Elisa Monte Dance performed Zydeco, Zare last week at the Heymann Performing Arts Center in Lafayette, LA.

Choreographed by Elisa Monte with a musical score by Jonno Frishberg, this eclectic work will feature a live six-piece Zydeco band and the Elisa Monte Dance Company. Inspired by the style of folk music originating from African American and Creole descendants of slaves and freed slaves in Southern Louisiana in the late 1800’s, this innovative new work will incorporate the syncopated sound and movements that are found in Zydeco, along with Monte’s authentic choreography.

This project, which was commissioned by the Performing Arts Society of Acadiana, will be part of PASA’s 2008/2009 season and debut its world premiere at the Heymann Performing Arts Center in Lafayette, Louisiana in the Fall of 2008. The idea was formed from the desire to showcase the indigenous Creole culture and Zydeco music and to increase awareness of this unique aspect of Southwest Louisiana.

PASA Executive Director Jacqueline Lyle describes the project as a "platform for Zydeco that showcases Creole heritage as a thriving culture in quite literally a far-reaching way. We will literally export Zydeco music and dance to modern dance audiences around the world and across our country."

Zydeco is a derivative of Creole culture – a term referring to French-speaking African Americans - and is a cousin of Cajun music. According to Nicholas Spitzer, author of Zydeco and Mardi Gras: Creole Identity and Performance Genres in Rural French Louisiana, “Zydeco music today is the result of a 200 year old process of creolization between surviving African musical traditions… and the European peasant traditions of Cajun music found in and near the plantation regions of south central and western Louisiana.”. The two musical forms influenced and cross-pollinated each other, blending characteristics of each to produce the related, characteristic sounds of two cultures living side-by-side, but separated by racial cultural identities.
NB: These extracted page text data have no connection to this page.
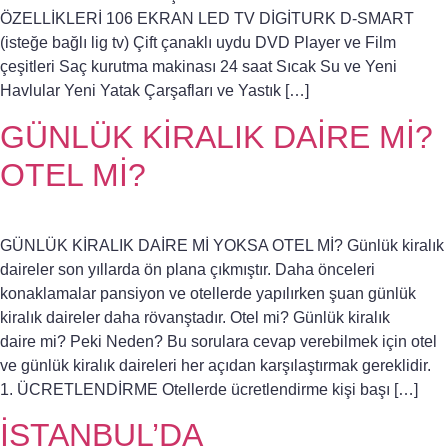
ÖZELLİKLERİ 106 EKRAN LED TV DİGİTURK D-SMART
(isteğe bağlı lig tv) Çift çanaklı uydu DVD Player ve Film
çeşitleri Saç kurutma makinası 24 saat Sıcak Su ve Yeni
Havlular Yeni Yatak Çarşafları ve Yastık […]
GÜNLÜK KİRALIK DAİRE Mİ?
OTEL Mİ?
GÜNLÜK KİRALIK DAİRE Mİ YOKSA OTEL Mİ? Günlük kiralık
daireler son yıllarda ön plana çıkmıştır. Daha önceleri
konaklamalar pansiyon ve otellerde yapılırken şuan günlük
kiralık daireler daha rövanştadır. Otel mi? Günlük kiralık
daire mi? Peki Neden? Bu sorulara cevap verebilmek için otel
ve günlük kiralık daireleri her açıdan karşılaştırmak gereklidir.
1. ÜCRETLENDİRME Otellerde ücretlendirme kişi başı […]
İSTANBUL’DA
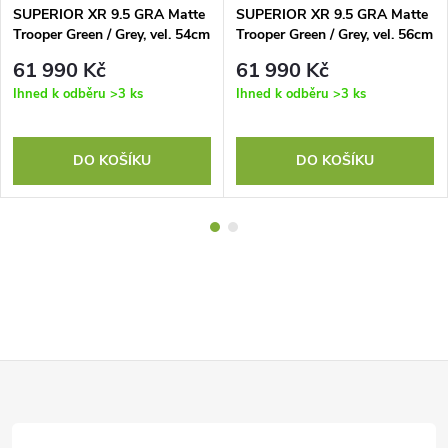
SUPERIOR XR 9.5 GRA Matte
SUPERIOR XR 9.5 GRA Matte
Trooper Green / Grey, vel. 54cm
Trooper Green / Grey, vel. 56cm
(M)
(L)
61 990 Kč
61 990 Kč
Ihned k odběru
>3 ks
Ihned k odběru
>3 ks
DO KOŠÍKU
DO KOŠÍKU
Z
á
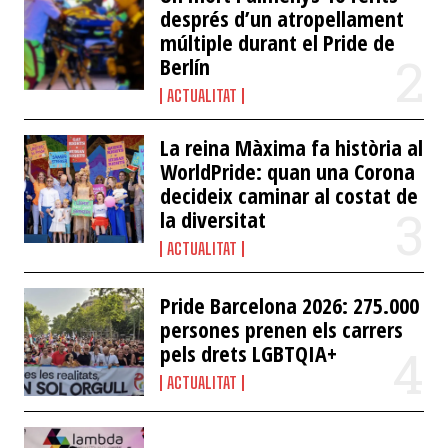
després d’un atropellament
múltiple durant el Pride de
Berlín
ACTUALITAT
La reina Màxima fa història al
WorldPride: quan una Corona
decideix caminar al costat de
la diversitat
ACTUALITAT
Pride Barcelona 2026: 275.000
persones prenen els carrers
pels drets LGBTQIA+
ACTUALITAT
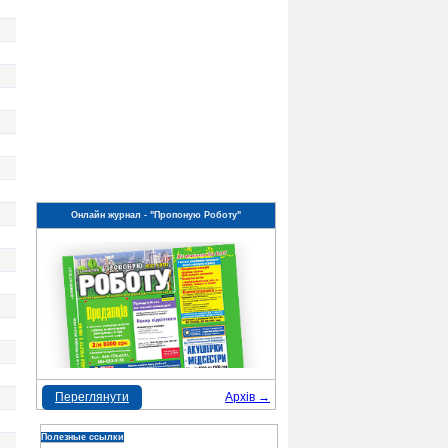
Онлайн журнал - "Пропоную Роботу"
Переглянути
Архів →
Полезные ссылки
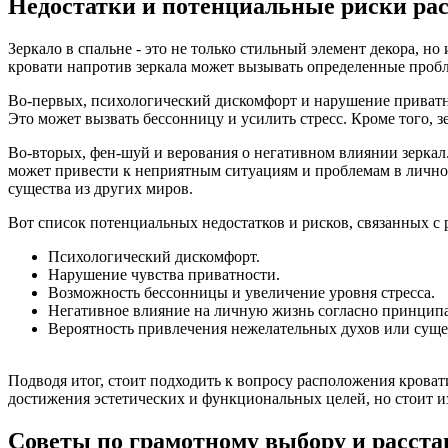
Недостатки и потенциальные риски рас
Зеркало в спальне - это не только стильный элемент декора, 
кровати напротив зеркала может вызывать определенные пробл
Во-первых, психологический дискомфорт и нарушение приватно
Это может вызвать бессонницу и усилить стресс. Кроме того, з
Во-вторых, фен-шуй и верования о негативном влиянии зеркал
может привести к неприятным ситуациям и проблемам в личной
существа из других миров.
Вот список потенциальных недостатков и рисков, связанных с
Психологический дискомфорт.
Нарушение чувства приватности.
Возможность бессонницы и увеличение уровня стресса.
Негативное влияние на личную жизнь согласно принцип
Вероятность привлечения нежелательных духов или суще
Подводя итог, стоит подходить к вопросу расположения кроват
достижения эстетических и функциональных целей, но стоит и
Советы по грамотному выбору и расста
The term “Zydeco” is said to derive from the regional French dialectal word for snap bean—les haricots—implying a snappy, stepped-up musical genre.

The Performing Arts Society of Acadiana hopes those pieces land in the far corners of the Earth. "Modern dance is a way to bring zydeco to new audiences, both in our community and outside of our region," said Lyle. "It's also a way to attract people who had never been to see modern dance.